The timeline of the trip based on photo time-stamps as well as tweets was:

  • 10:39 a.m. – Leaving my house with kayak on roof
  • 11:01 a.m. – Parked at Pio Costa parking lot on Bloomfield Ave ready to unload
  • 11:09 a.m. – Kayak on side of river ready to go in
  • 11:13 a.m. – Tweet from the bank of the river that I’m going in.
  • 11:15 a.m. – In the water taking my first picture
  • 11:19 a.m. – Go under the Bloomfield Ave. bridge.
  • 11:27 a.m. – Going past Kevak Korner bus company dispatch yard in Montville
  • 11:49 a.m. – (1.25 miles) Tweet that I’m at the mouth of the Rockaway River and baring right to go up it.
  • 12:10 p.m. – Reach the the furthest extent point from 11-8-2009 trip, from here on is new territory
  • 12:15 p.m.  – Enter flooded swamp along Edwards Road exit ramp off I-280
  • 12:25 p.m. – (2.5 miles) Tweet That I’m at the Sewage treatment plant and the mouth of the Whippany
  • 12:27 p.m. – Enter the mouth of the Whippany as I make a left at the sewage plant toward New Edward’s Road and I-280.

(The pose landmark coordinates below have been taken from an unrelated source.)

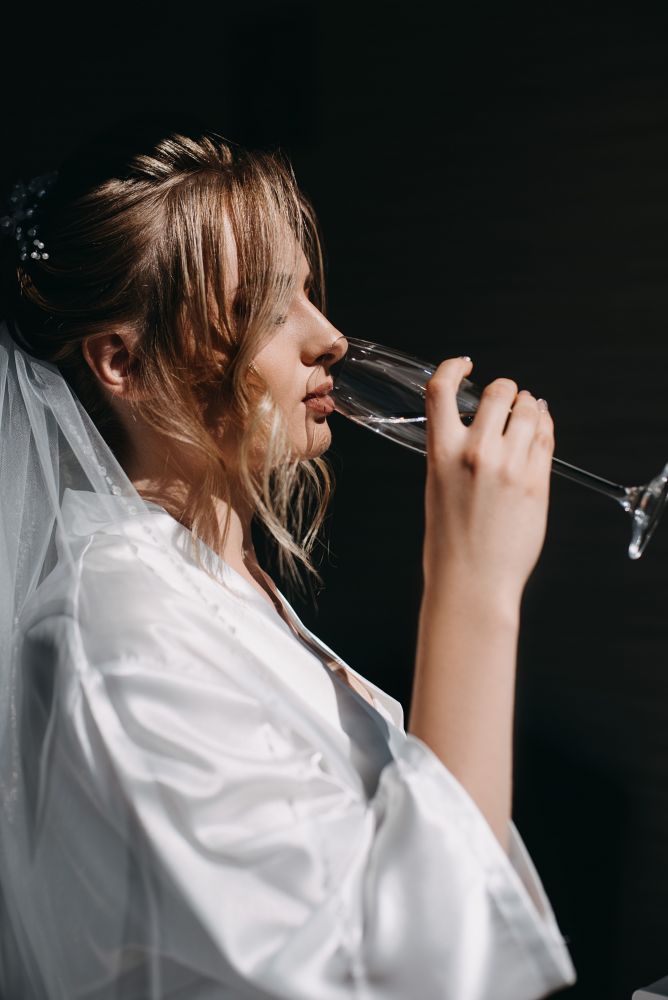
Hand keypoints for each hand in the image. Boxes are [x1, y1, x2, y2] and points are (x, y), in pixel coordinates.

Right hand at [422, 357, 554, 606]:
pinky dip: (545, 425)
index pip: (441, 390)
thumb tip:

  • 12:32 p.m. – Reach New Edward’s Road terminus and read flood gauge which read 7:16
  • 12:36 p.m. – (2.85 miles) Go under I-280 and Ridgedale Ave. bridges
  • 12:55 p.m. -(3.4 miles)  Tweet that I’m at the turn around oint off the Whippany near Stimis Ave.
  • 1:05 p.m.  – (3.95 miles) Go back under Ridgedale Ave. and I-280 bridges
  • 1:08 p. m. – go back past New Edwards Road terminus.
  • 1:15 p.m. – (4.30 miles) Back at mouth of Whippany where it meets Rockaway at sewage treatment pant sign.
  • 1:26 p.m. – (4.85 miles) Approach Sharkey’s Landfill bridge that spans the Rockaway.
  • 1:29 p.m. – (4.95 miles) Reach turn-around point on Rockaway River as I explore the landfills.
  • 1:34 p.m. – Tweet that I’ve explored Sharkeys Landfill and am heading back.
  • 1:40 pm. –  (5.6 miles) Heading away from landfills
  • 2:00 p.m. – (6.7 miles) Tweeted that I’m back on the Passaic River.
  • 2:15 p.m.  – (7.84 miles) About to go back under the Bloomfield Ave. bridge
  • 2:18 p.m. – Take the last picture from the river before stowing the camera away in preparation for landing
  • 2:23 p.m. – (8.00 miles) Kayak on shore
  • 2:34 p.m.  -Kayak on and ready to go
  • 2:35 p.m.  – Tweet that the car is packed and I’m driving out of Pio Costa parking lot.

MCMUA Transfer Station just down the road.